Dans la colonne, les différentes nationalités ne se mélangeaient pas. Gueyam, Maraconn et Aracome ne quittaient pas Weiramon, tous regardant davantage Rand que la route qu’ils suivaient. Gregorin Panar progressait avec trois autres membres du Conseil des Neuf. Penchés sur leur selle, les quatre hommes conversaient à voix basse. Suivi par un groupe de seigneurs du Cairhien au visage fermé, Semaradrid braquait lui aussi son regard sur le Dragon Réincarné.
Rand avait choisi les gens qui l’accompagneraient avec un grand soin – le même que pour ceux dont il s’était débarrassé – et selon des critères qui auraient sans doute étonné beaucoup de monde.
S’il y avait eu des observateurs, la colonne aurait eu fière allure avec son déploiement d’étendards et d’oriflammes, sans oublier le fanion qui dépassait du dos de certains Cairhieniens. Une force colorée, impressionnante et… très dangereuse. Car parmi les nobles, plus d’un avait bel et bien comploté contre Rand. Très récemment, il venait d’apprendre que la maison Maravin, celle de Semaradrid, avait de très anciennes accointances avec la maison Riatin, qui, au Cairhien, s’opposait ouvertement au Dragon Réincarné. Semaradrid n’avait pas nié les faits, mais il n’en avait pas fait mention non plus avant que Rand en entende parler.

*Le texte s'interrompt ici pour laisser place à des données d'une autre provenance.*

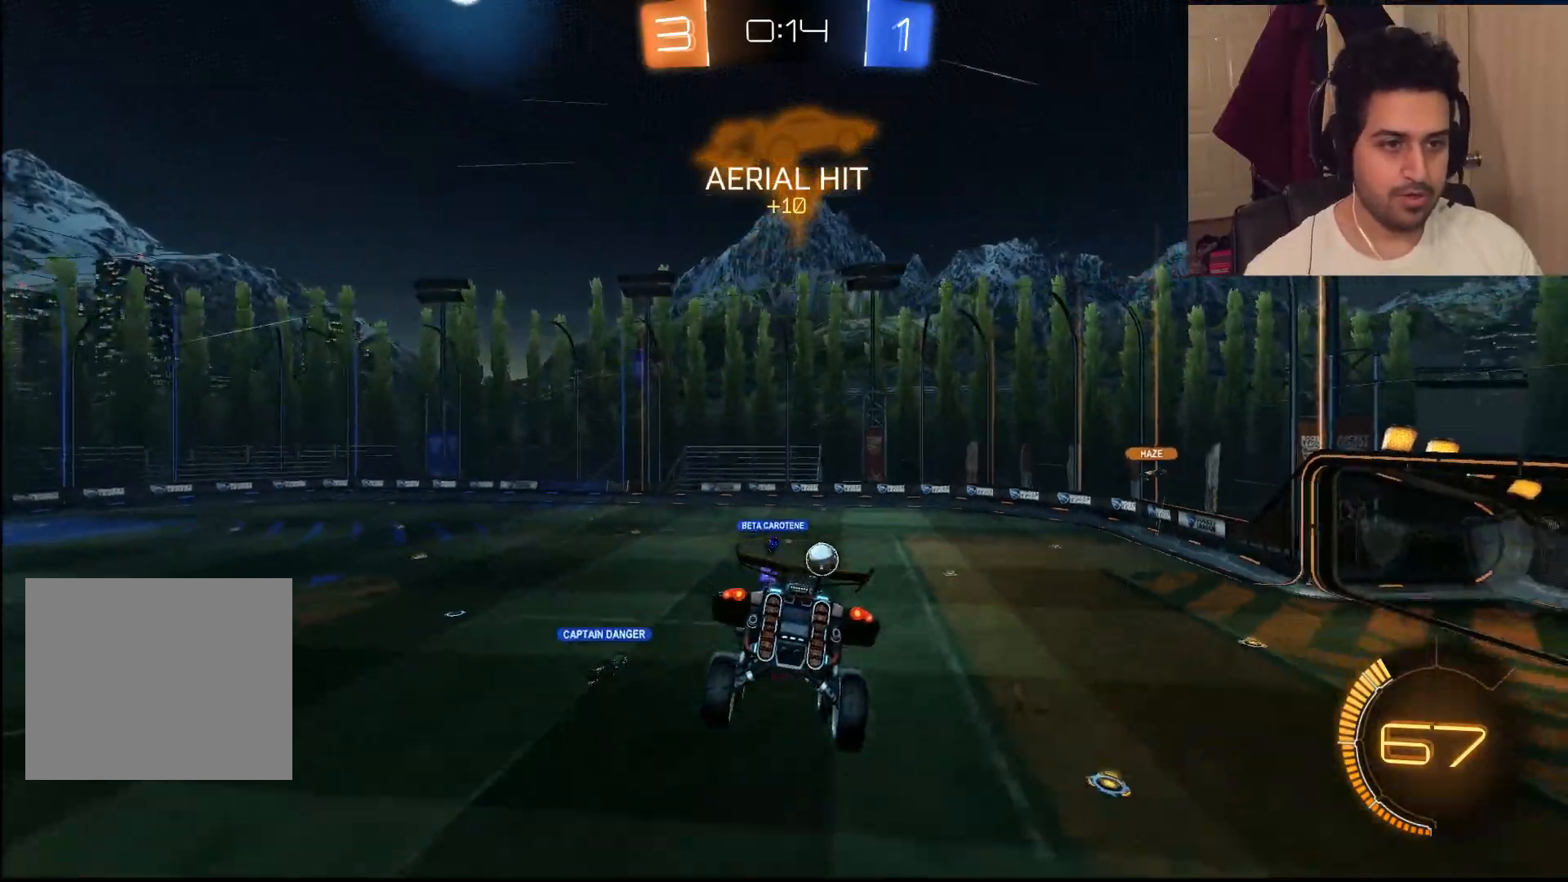
{"buttons": ["CIRCLE", "R2"], "left_stick": "right", "right_stick": "center", "events": [[267, "left_stick", "right"], [467, "CIRCLE", "down"]]}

Le Conseil des Neuf lui étant pour l’instant peu familier, il avait jugé dangereux de laisser tous ses membres derrière lui…
Quant à Weiramon, c’était un crétin. Livré à lui-même, il aurait été capable d’essayer de se gagner les faveurs du seigneur Dragon en lançant une armée contre les Seanchaniens, le Murandy ou n’importe quel adversaire potentiel lui tombant sous la main. Trop idiot pour être laissé en arrière, trop puissant pour qu’on le mette de côté, le Haut Seigneur chevauchait avec Rand et il prenait ça pour un honneur. De quoi regretter qu’il ne soit pas assez abruti pour commettre un impair susceptible de lui valoir une condamnation à mort.
Les charrettes et les serviteurs avançaient derrière les hommes du Tearien. Autour de Rand, personne ne comprenait pourquoi il avait ordonné que tous les chariots partent avec les autres groupes. Craignant les oreilles indiscrètes, il n’avait aucune intention de s’expliquer.
Conduits par des palefreniers, les chevaux de rechange venaient ensuite, précédant une longue file de fantassins en plastron cabossé souvent pas à leur taille ou en gilet de cuir couvert de disques de fer rouillé. Armés d’un arc, d’une arbalète ou parfois d’une pique, ces hommes étaient d’anciens fidèles du « seigneur Brend » qui avaient refusé de rentrer chez eux sans armes. Leur chef, Eagan Padros, était le type avec lequel Rand avait négocié à la lisière de la forêt. Plus brillant que son allure l’aurait laissé penser, c’était un homme du peuple qui avait gravi les échelons du pouvoir à la force du poignet. Un profil qui plaisait à Rand. Pour l’heure, Padros essayait de garder ses hommes en bon ordre de marche, mais ils avaient tendance à s’éparpiller pour mieux sonder le paysage qui se déroulait devant eux.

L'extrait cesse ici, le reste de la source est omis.